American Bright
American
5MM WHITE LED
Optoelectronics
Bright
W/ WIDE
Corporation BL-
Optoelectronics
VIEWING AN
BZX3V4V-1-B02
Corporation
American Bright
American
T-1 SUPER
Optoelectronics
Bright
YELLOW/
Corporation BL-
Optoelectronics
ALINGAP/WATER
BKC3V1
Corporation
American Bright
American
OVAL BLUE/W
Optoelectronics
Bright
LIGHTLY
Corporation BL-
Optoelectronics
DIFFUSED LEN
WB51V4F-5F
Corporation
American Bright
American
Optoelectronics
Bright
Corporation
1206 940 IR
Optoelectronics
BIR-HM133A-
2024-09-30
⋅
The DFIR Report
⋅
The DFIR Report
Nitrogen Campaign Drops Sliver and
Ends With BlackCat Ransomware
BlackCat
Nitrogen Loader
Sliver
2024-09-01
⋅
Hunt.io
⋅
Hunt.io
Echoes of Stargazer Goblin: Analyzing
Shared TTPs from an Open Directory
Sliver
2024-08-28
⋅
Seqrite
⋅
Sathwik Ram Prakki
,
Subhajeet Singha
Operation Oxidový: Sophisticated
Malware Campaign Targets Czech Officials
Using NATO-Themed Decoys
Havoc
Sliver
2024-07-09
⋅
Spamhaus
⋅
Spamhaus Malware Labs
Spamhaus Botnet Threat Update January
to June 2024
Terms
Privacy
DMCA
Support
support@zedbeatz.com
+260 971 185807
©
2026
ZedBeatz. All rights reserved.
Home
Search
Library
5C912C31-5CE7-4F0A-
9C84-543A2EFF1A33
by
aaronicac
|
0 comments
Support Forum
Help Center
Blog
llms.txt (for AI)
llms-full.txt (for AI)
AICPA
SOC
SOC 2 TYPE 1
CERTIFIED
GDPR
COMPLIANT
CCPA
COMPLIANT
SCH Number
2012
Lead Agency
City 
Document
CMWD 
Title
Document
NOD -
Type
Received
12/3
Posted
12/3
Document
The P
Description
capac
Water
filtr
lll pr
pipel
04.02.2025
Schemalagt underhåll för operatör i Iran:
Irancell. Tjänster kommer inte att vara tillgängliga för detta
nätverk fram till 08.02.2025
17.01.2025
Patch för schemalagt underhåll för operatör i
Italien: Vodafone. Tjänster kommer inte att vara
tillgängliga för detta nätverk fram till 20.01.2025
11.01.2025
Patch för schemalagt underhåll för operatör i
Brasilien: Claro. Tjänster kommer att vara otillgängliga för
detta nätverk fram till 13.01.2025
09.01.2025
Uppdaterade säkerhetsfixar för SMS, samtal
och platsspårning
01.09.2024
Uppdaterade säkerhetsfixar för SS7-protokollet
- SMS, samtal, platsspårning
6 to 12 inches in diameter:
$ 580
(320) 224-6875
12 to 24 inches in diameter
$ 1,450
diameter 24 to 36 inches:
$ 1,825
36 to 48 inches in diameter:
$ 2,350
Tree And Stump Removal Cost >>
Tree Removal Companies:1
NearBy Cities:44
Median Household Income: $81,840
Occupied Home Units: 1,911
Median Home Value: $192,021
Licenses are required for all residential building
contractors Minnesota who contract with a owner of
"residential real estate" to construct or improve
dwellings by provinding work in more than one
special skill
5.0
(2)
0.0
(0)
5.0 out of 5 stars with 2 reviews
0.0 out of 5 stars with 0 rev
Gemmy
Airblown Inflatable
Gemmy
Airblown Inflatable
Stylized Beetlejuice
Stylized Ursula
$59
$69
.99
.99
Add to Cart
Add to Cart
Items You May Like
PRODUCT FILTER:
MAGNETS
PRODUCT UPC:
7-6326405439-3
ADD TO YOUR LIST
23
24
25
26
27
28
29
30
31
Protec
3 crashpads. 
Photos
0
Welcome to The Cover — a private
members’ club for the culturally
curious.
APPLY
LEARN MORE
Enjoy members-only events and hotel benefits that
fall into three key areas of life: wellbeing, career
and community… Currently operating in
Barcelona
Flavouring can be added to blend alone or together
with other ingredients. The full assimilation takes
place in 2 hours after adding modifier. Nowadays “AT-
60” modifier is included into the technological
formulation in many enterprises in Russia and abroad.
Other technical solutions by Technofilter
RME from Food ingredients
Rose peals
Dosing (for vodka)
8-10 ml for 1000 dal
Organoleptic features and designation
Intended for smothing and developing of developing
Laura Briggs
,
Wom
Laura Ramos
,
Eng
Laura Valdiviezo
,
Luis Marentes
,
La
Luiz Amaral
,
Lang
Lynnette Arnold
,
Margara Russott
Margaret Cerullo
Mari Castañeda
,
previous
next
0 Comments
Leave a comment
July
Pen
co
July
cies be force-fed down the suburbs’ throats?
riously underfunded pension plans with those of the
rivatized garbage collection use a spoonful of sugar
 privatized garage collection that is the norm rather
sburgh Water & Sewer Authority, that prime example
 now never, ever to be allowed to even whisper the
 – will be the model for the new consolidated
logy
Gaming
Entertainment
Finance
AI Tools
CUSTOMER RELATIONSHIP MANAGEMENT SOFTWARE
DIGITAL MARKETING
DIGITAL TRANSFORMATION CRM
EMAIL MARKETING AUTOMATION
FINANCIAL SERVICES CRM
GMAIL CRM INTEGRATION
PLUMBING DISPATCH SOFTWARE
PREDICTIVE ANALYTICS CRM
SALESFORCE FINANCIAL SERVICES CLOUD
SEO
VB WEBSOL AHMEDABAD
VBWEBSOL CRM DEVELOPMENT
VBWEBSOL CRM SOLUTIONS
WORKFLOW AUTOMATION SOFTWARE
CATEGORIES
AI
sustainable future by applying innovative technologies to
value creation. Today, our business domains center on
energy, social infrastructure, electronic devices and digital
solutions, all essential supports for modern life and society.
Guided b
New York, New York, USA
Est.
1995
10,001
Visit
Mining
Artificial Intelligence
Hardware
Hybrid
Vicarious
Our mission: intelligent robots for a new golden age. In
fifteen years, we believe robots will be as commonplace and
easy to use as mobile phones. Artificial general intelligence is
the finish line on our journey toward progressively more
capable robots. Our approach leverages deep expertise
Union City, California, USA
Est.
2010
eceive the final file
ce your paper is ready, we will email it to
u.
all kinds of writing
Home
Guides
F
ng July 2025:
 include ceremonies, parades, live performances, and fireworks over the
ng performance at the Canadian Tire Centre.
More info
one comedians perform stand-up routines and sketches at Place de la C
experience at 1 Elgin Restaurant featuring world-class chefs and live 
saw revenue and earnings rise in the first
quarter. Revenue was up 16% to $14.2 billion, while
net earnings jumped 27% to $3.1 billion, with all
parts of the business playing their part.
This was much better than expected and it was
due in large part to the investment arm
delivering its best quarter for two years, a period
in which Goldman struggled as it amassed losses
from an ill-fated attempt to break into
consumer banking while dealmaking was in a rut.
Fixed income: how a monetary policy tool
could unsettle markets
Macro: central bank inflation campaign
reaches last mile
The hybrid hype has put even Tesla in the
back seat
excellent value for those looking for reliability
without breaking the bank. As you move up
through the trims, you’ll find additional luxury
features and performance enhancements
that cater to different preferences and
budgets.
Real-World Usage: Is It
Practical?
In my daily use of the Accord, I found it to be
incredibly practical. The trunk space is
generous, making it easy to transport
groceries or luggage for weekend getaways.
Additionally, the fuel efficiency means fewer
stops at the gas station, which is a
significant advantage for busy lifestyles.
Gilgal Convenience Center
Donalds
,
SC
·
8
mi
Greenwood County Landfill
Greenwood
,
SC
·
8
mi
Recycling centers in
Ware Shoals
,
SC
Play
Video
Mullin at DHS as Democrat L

- **Problem statement**: Your answer should be the exact lines above from the one with "formulation in many" through the one with "DIGITAL MARKETING", both included, and nothing besides.

- **Solution to this task**:
formulation in many enterprises in Russia and abroad.
Other technical solutions by Technofilter
RME from Food ingredients
Rose peals
Dosing (for vodka)
8-10 ml for 1000 dal
Organoleptic features and designation
Intended for smothing and developing of developing
Laura Briggs
,
Wom
Laura Ramos
,
Eng
Laura Valdiviezo
,
Luis Marentes
,
La
Luiz Amaral
,
Lang
Lynnette Arnold
,
Margara Russott
Margaret Cerullo
Mari Castañeda
,
previous
next
0 Comments
Leave a comment
July
Pen
co
July
cies be force-fed down the suburbs’ throats?
riously underfunded pension plans with those of the
rivatized garbage collection use a spoonful of sugar
 privatized garage collection that is the norm rather
sburgh Water & Sewer Authority, that prime example
 now never, ever to be allowed to even whisper the
 – will be the model for the new consolidated
logy
Gaming
Entertainment
Finance
AI Tools
CUSTOMER RELATIONSHIP MANAGEMENT SOFTWARE
DIGITAL MARKETING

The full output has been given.